The author is a Reuters Breakingviews columnist. The opinions expressed are his own.
WASHINGTON — Are hawks with votes more likely to get their way? This year’s voting members of the U.S. Federal Open Market Committee include a trio forming a stronger hawkish group than last year’s lonely Thomas Hoenig. Rocking the boat on the current round of quantitative easing is unlikely. But their differences with Ben Bernanke, the Federal Reserve chairman, may emerge on interest rates.
The 11 Fed presidents from outside New York rotate onto the FOMC four at a time, while the others still attend meetings even though they can’t vote. Though policy decisions are led by Bernanke and the other most important voices are New York Fed President William Dudley and Fed Vice Chairman Janet Yellen, changes in the voting group can change the tone. Hoenig, the Kansas City Fed boss, was the one FOMC member favoring less expansive monetary policy strongly enough to record his dissent publicly at every rate-setting meeting in 2010.

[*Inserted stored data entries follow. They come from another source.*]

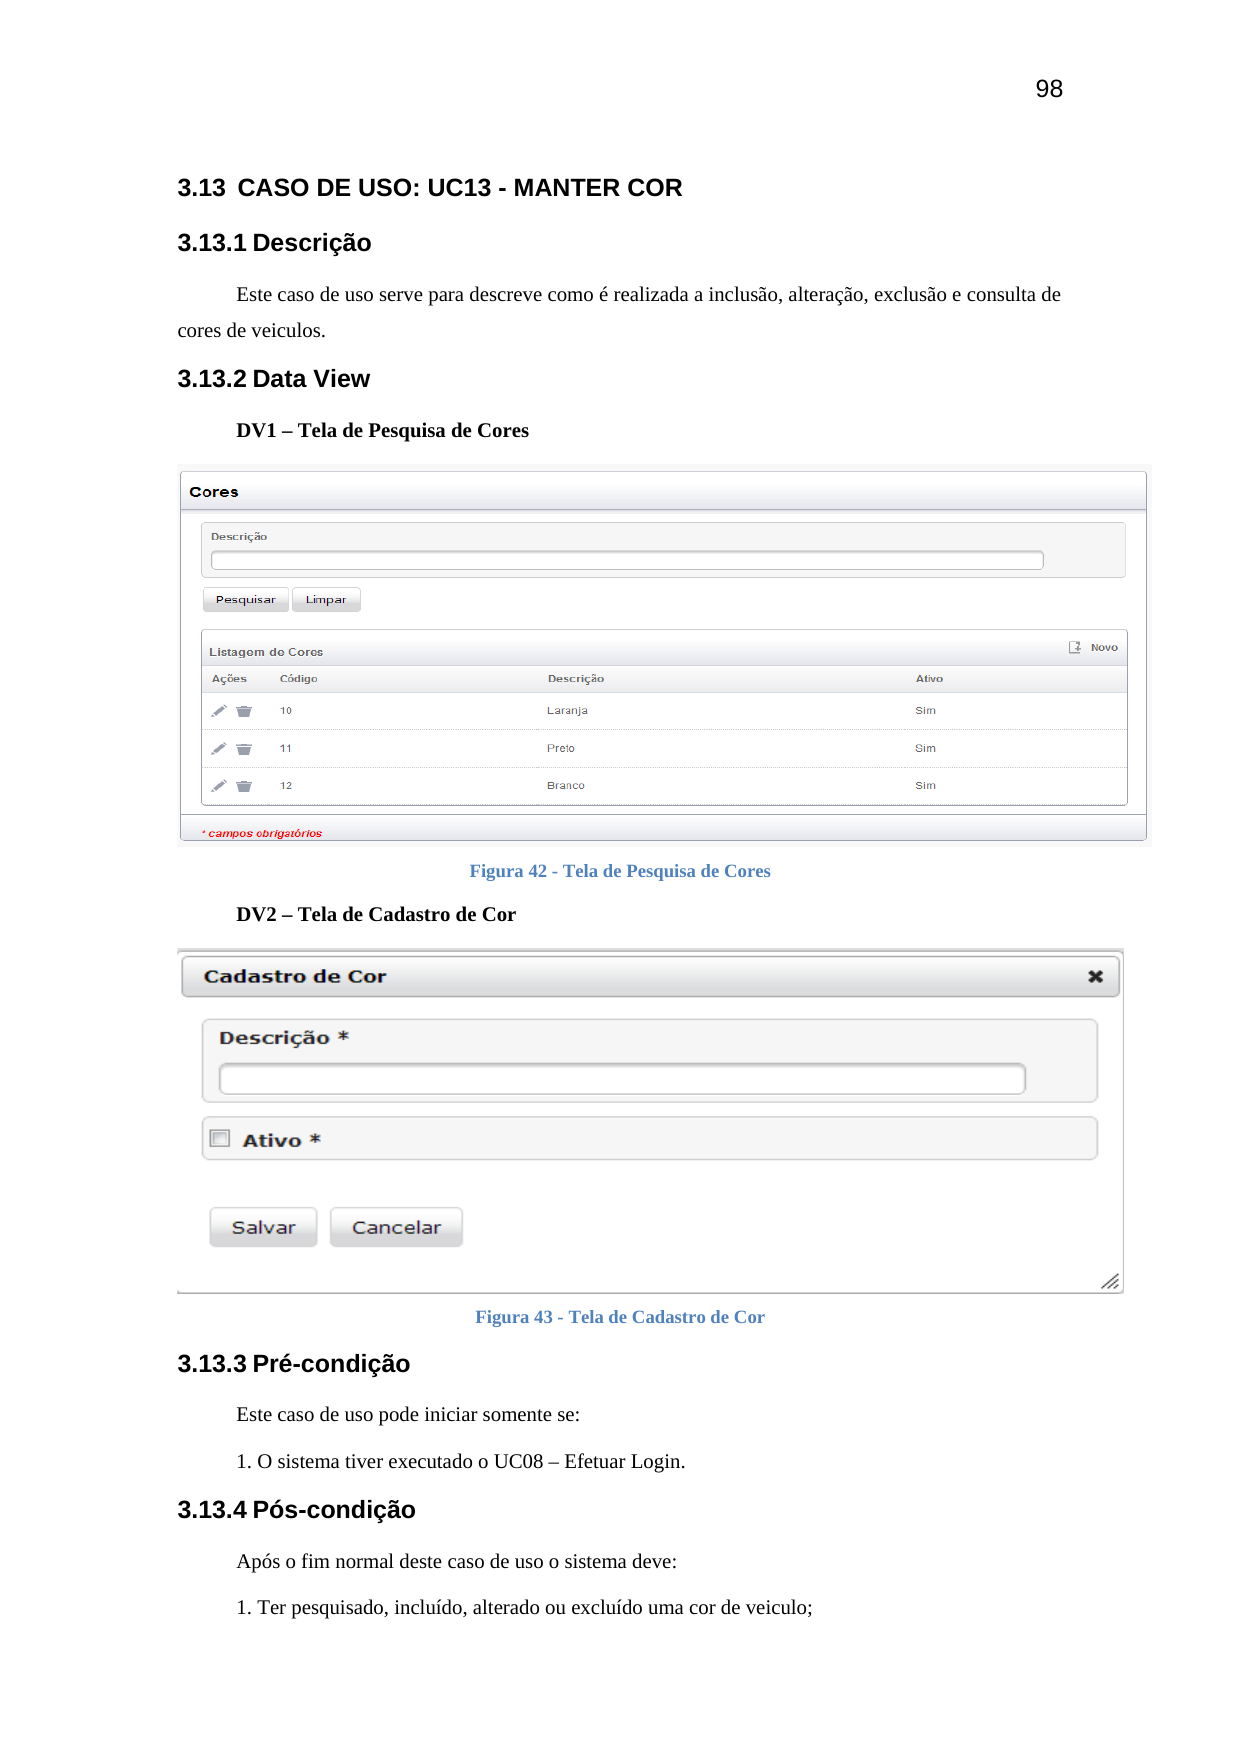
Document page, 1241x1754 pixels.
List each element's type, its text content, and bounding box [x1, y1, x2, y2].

text Figura 38 - Tela de Cadastro de Cor [177, 1306, 1063, 1328]
text 1. Ter pesquisado, incluído, alterado ou excluído uma cor de veiculo; [236, 1595, 1063, 1619]
text Figura 37 - Tela de Pesquisa de Cores [177, 859, 1063, 881]
text DV2 – Tela de Cadastro de Cor [236, 902, 1063, 926]
text Este caso de uso serve para descreve como é realizada a inclusão, alteração, exclusão e consulta de cores de veiculos. [177, 282, 1063, 342]
text Pós-condição [177, 1495, 1063, 1524]
text 1. O sistema tiver executado o UC08 – Efetuar Login. [236, 1448, 1063, 1473]
text Caso de Uso: UC13 - Manter Cor [177, 172, 1063, 201]
picture [177, 948, 1124, 1294]
text Data View [177, 364, 1063, 393]
picture [177, 464, 1153, 847]
text Este caso de uso pode iniciar somente se: [236, 1402, 1063, 1426]
text Descrição [177, 228, 1063, 257]
text Após o fim normal deste caso de uso o sistema deve: [236, 1548, 1063, 1573]
text Pré-condição [177, 1348, 1063, 1377]
text DV1 – Tela de Pesquisa de Cores [236, 418, 1063, 442]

This year, Charles Plosser of Philadelphia, Richard Fisher of Dallas and Narayana Kocherlakota of Minneapolis have votes. Plosser and Fisher have indicated their preference for tighter monetary policy, while Kocherlakota’s views seem to incline that way, too. The Philly and Dallas representatives have, however, both indicated that they will probably not oppose the controversial bond purchasing program already in place — known colloquially as QE2 — although they want regular reviews before its scheduled expiry in June. Indeed a sudden halt to such purchases, now priced into the Treasury bond market, could prove highly disruptive.
However, Plosser and Fisher have indicated that they would prefer interest rates well above current levels — to reduce disincentives for saving and lessen the danger of inflation — and that they don’t think a moderate rise in rates would hurt economic activity. Fisher has repeatedly proposed a rise in the Fed’s discount rate, at which funds are lent to member banks. The FOMC next meets on Jan. 25-26. It’s unlikely the new voting members will convert Bernanke to their cause. But if sharper private debate translates into public dissent, it’s on interest rates that the new FOMC hawks may choose to show more talon.